==== Materials provided ====

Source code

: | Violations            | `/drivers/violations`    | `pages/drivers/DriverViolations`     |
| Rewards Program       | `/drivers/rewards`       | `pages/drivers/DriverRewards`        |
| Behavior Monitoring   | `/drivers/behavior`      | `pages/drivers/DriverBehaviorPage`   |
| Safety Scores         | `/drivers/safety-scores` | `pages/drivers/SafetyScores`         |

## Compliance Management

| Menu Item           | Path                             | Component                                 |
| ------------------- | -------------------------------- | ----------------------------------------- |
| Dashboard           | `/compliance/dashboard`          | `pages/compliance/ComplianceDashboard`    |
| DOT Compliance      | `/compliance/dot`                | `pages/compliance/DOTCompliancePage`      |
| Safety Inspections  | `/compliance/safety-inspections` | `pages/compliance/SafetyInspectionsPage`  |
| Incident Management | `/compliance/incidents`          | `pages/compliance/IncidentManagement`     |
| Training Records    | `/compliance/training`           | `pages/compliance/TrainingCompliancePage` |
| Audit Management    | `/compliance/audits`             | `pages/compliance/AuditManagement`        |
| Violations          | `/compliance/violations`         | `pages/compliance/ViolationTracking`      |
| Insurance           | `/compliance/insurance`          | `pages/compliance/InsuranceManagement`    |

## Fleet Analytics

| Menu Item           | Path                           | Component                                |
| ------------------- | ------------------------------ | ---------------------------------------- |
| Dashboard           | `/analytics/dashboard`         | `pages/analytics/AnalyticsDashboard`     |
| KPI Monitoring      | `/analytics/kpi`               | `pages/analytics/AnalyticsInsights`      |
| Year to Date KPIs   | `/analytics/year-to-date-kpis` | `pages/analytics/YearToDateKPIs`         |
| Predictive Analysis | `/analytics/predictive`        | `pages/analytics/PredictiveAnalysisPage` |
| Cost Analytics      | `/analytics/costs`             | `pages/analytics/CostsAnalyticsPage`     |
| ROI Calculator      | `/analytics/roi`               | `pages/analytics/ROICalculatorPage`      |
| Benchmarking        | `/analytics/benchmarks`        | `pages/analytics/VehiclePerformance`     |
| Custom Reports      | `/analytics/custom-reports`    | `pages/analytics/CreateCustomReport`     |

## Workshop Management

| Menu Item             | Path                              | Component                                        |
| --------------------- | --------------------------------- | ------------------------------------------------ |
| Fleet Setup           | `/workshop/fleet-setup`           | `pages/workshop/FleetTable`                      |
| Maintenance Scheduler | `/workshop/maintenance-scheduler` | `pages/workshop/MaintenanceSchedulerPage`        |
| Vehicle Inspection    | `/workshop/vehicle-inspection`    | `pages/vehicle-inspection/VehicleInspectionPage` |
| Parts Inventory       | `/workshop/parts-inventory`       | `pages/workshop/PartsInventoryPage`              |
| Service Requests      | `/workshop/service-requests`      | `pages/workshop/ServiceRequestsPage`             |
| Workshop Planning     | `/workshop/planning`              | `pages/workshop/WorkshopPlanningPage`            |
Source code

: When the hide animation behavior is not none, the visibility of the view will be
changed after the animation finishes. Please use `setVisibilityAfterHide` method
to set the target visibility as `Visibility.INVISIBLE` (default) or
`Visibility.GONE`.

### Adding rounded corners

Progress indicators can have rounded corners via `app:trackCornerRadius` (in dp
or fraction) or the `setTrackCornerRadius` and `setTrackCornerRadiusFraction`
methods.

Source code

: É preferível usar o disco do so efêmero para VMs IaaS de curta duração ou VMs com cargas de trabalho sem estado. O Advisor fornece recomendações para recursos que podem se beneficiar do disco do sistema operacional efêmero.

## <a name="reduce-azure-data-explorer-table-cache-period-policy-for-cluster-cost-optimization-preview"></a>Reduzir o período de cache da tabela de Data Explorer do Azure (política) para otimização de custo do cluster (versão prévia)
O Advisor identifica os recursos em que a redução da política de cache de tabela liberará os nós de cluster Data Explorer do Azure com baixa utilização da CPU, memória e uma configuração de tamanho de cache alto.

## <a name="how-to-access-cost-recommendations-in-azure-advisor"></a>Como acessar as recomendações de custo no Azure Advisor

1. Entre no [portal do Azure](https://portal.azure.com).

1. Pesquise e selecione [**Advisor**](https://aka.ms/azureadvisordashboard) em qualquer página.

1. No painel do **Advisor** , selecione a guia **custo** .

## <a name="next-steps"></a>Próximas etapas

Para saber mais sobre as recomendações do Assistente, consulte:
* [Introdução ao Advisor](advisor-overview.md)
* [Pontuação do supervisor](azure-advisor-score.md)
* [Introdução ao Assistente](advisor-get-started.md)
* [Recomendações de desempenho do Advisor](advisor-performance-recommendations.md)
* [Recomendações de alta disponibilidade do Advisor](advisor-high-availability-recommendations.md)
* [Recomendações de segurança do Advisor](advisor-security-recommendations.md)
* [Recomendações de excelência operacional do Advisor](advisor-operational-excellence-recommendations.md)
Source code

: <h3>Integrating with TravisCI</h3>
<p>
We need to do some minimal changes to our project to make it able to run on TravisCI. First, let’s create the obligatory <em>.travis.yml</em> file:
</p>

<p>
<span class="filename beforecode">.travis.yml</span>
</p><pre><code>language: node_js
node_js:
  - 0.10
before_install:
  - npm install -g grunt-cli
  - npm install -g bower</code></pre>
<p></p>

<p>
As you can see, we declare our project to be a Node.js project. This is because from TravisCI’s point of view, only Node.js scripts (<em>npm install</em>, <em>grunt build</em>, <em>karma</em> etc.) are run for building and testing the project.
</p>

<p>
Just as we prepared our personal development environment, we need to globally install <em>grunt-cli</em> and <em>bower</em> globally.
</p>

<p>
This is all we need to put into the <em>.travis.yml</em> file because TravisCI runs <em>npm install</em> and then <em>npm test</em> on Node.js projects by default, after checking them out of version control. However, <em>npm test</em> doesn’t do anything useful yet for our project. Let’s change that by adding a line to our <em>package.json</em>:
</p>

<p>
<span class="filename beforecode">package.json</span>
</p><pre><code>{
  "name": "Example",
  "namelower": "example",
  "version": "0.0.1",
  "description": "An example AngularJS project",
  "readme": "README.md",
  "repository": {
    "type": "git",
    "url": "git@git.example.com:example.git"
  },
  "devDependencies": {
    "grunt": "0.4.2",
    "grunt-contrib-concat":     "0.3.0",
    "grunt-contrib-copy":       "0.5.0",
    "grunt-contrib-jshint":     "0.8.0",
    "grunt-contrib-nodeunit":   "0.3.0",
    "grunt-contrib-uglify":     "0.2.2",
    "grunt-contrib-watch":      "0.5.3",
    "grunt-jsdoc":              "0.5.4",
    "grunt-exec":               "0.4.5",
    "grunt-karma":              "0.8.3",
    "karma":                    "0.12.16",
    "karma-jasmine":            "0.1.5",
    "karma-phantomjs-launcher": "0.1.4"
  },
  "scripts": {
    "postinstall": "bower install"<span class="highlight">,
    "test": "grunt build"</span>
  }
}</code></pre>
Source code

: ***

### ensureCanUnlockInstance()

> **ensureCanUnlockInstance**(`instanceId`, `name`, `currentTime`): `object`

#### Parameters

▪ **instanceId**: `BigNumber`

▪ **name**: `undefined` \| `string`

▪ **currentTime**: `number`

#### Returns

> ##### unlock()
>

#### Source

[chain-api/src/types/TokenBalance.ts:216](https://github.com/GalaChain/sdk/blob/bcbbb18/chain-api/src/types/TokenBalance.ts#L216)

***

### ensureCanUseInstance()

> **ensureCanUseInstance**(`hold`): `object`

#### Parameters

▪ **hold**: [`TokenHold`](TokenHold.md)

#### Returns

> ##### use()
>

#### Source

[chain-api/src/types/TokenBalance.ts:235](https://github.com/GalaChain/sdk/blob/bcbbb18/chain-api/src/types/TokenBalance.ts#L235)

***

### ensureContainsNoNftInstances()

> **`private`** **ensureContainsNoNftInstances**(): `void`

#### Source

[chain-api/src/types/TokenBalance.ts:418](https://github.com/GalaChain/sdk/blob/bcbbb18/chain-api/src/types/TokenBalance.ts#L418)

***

====

:: Your goal ::
A copy of each line in the data above that holds the string "ensureContainsNoNftInstances" is needed.

:: Output below ::
### ensureContainsNoNftInstances()
> **`private`** **ensureContainsNoNftInstances**(): `void`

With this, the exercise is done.